= Nodal (software) =

Nodal is a generative software application for composing music. The software was produced at the Centre for Electronic Media Art (CEMA), Monash University, Australia. It uses a novel method for the notation and playing of MIDI based music. This method is based around the concept of a user-defined graph. The graph consists of nodes (musical events) and edges (connections between events). The composer interactively defines the graph, which is then traversed by any number of virtual players that play the musical events as they encounter them on the graph. The time taken by a player to travel from one node to another is based on the length of the edges that connect the nodes.
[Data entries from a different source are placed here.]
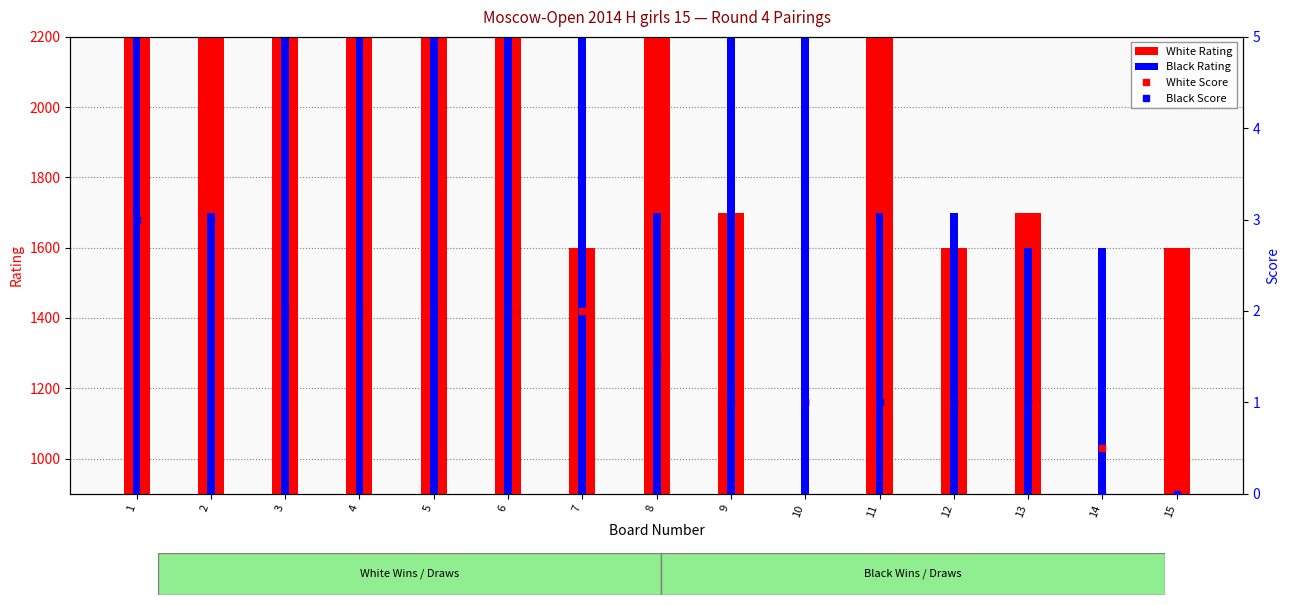

Read the White Score value at 9.

1.0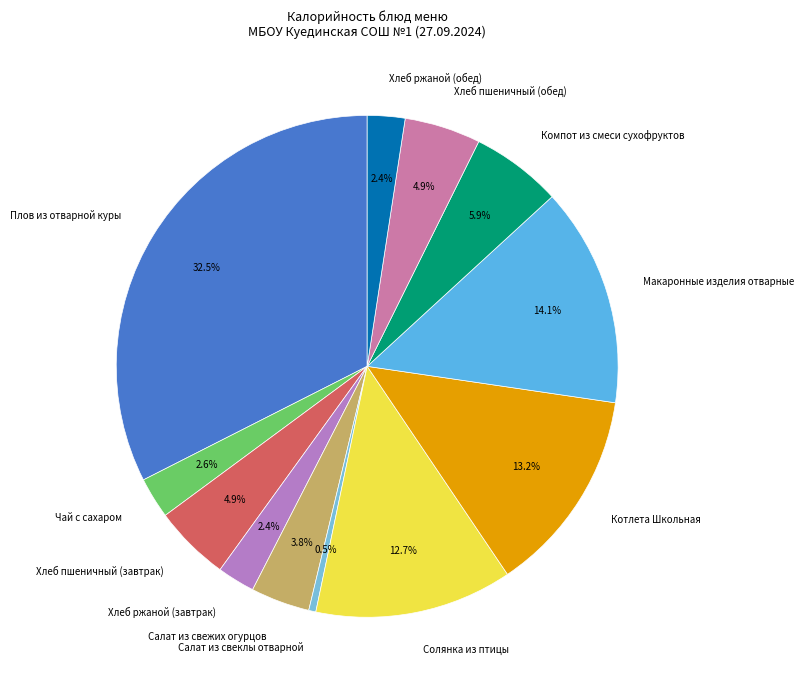

True or false: Котлета Школьная accounts for 13% of the total.

True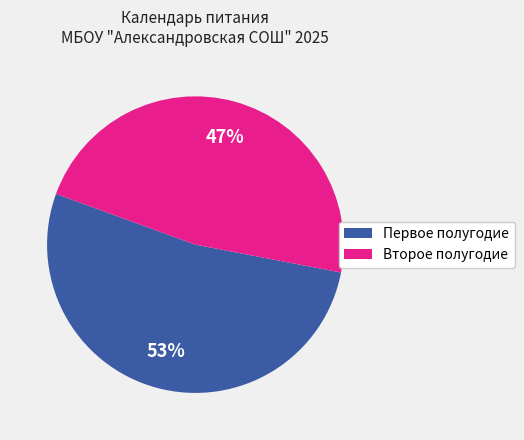

True or false: Первое полугодие accounts for 63% of the total.

False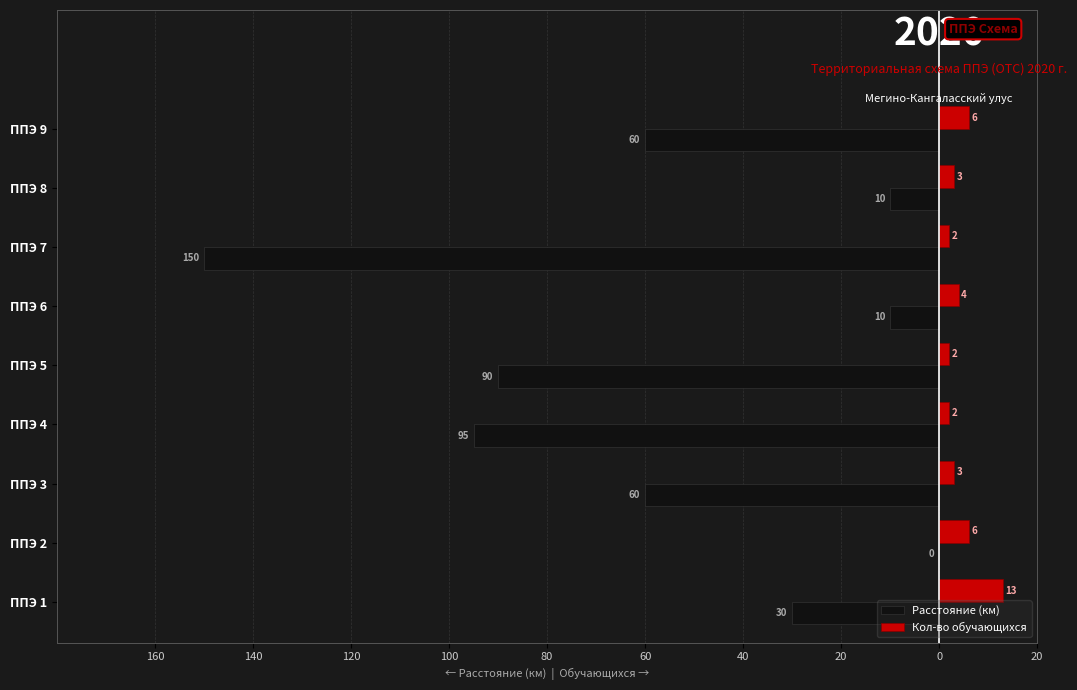

What are all the series names shown in the legend?

Расстояние (км), Кол-во обучающихся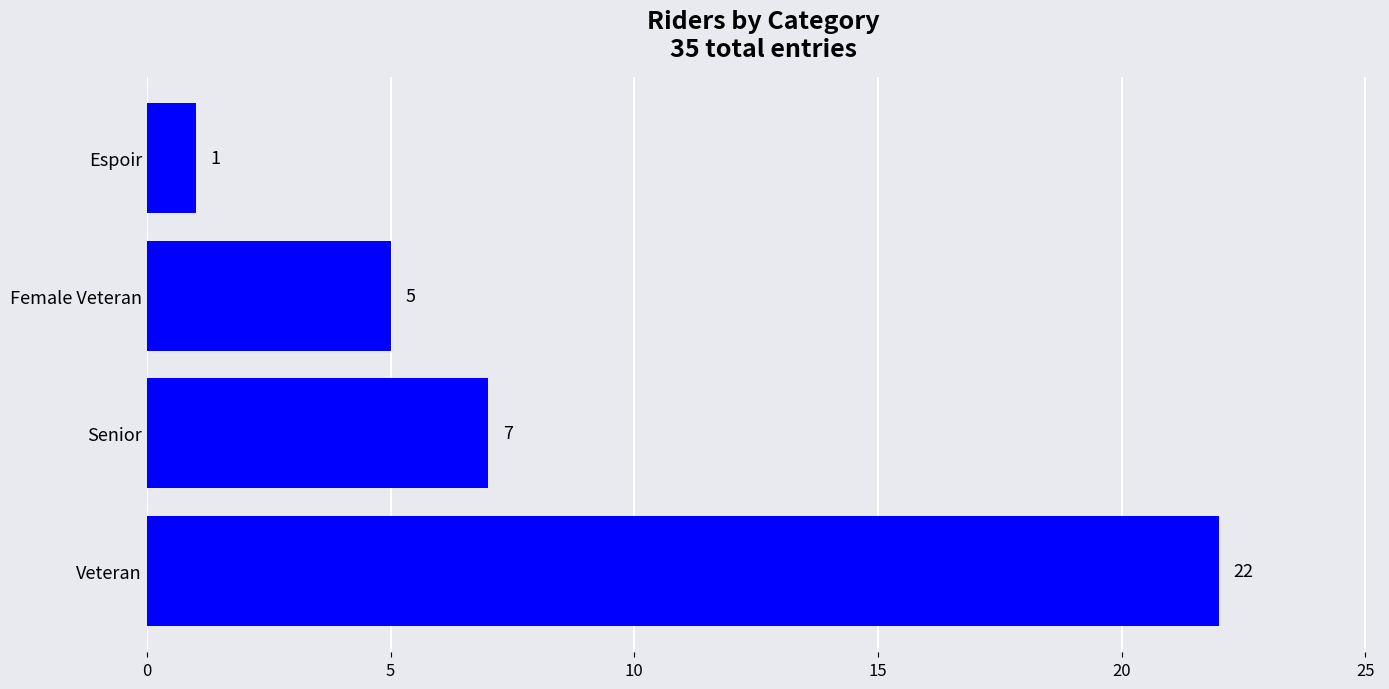

At which label is the value closest to 11?

Senior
== Supported Platforms and versions ==

Early versions of Nodal were designed to run only on Mac OS X. As of version 1.1 beta (released in 2005), Nodal ran on Mac OS X 10.4, and Microsoft Windows (Vista or XP) operating systems. As of version 1.5, released in November 2009, the software became shareware in order to support its continued development. The current version is 2.0, which runs on MacOS 10.15 and higher or Windows 7 and above. This version has the ability to specify combinations of chords, sequences and randomised patterns within a single node and incorporates the use of scale modes. Nodal can be downloaded from the Nodal web site. It is also available from Apple's Mac App Store.

== Working with Nodal ==

Nodal generates MIDI data as virtual players traverse a user-defined network in real-time. It can be used as a standalone composition tool, in conjunction with Digital audio workstation (DAW) software, or played interactively in a real-time performance.

Nodal contains a built-in MIDI synthesiser and is also compatible with any hardware or software MIDI synthesiser, including all major Digital audio workstation software. Microsoft Windows versions can use the built-in Windows MIDI synthesiser. Nodal is also compatible with Apple's GarageBand software.

== Prizes and awards ==

In 2012, Nodal was awarded the Eureka Prize for Innovation in Computer Science.